■ Work order:
Among the entries below, take the line with "Enlace del sitio" and the line with "לימוד משתנים", and output them and every line between them exactly, with nothing else.

■ Input for this task:
——————
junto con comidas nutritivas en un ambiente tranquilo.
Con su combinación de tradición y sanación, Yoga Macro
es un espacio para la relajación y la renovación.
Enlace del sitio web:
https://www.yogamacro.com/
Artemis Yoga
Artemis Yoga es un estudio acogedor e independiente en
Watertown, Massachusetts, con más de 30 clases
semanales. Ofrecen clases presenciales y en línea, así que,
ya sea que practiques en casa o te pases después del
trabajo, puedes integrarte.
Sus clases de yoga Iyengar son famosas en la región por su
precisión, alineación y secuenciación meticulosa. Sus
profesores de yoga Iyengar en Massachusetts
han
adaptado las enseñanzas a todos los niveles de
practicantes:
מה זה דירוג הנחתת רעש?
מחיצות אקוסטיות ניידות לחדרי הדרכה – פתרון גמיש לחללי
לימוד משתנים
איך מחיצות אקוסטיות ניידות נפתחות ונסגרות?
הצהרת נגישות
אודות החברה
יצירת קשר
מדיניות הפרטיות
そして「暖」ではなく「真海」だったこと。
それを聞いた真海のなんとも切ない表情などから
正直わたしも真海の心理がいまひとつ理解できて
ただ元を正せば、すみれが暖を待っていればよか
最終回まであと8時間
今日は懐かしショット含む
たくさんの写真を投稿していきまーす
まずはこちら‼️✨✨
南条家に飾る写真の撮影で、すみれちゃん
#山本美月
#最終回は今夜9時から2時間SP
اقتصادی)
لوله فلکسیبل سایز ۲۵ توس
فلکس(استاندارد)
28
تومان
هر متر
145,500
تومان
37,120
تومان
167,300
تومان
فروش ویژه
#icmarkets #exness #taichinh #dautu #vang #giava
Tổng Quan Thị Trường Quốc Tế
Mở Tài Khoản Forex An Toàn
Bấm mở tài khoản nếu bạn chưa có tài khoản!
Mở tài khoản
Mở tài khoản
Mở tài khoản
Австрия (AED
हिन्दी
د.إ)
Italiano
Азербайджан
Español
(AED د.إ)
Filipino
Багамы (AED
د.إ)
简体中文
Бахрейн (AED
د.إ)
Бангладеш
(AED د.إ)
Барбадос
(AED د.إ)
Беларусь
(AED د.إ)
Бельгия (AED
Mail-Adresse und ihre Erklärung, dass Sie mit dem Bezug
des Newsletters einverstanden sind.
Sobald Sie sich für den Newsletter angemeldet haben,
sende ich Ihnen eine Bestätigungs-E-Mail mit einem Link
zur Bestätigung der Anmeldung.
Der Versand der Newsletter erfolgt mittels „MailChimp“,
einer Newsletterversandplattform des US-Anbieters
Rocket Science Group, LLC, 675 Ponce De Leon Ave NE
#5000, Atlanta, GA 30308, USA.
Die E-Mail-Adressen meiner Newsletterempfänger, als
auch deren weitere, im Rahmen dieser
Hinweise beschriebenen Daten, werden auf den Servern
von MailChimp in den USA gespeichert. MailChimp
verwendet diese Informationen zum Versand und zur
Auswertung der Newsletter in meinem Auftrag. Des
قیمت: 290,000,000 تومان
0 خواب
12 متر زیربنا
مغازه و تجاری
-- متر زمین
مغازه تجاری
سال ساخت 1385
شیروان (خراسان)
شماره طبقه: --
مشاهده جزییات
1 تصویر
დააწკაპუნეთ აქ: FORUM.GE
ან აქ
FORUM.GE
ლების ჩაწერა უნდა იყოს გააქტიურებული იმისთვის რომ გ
——————
■ Response for this exercise:
Enlace del sitio web:
https://www.yogamacro.com/
Artemis Yoga
Artemis Yoga es un estudio acogedor e independiente en
Watertown, Massachusetts, con más de 30 clases
semanales. Ofrecen clases presenciales y en línea, así que,
ya sea que practiques en casa o te pases después del
trabajo, puedes integrarte.
Sus clases de yoga Iyengar son famosas en la región por su
precisión, alineación y secuenciación meticulosa. Sus
profesores de yoga Iyengar en Massachusetts
han
adaptado las enseñanzas a todos los niveles de
practicantes:
מה זה דירוג הנחתת רעש?
מחיצות אקוסטיות ניידות לחדרי הדרכה – פתרון גמיש לחללי
לימוד משתנים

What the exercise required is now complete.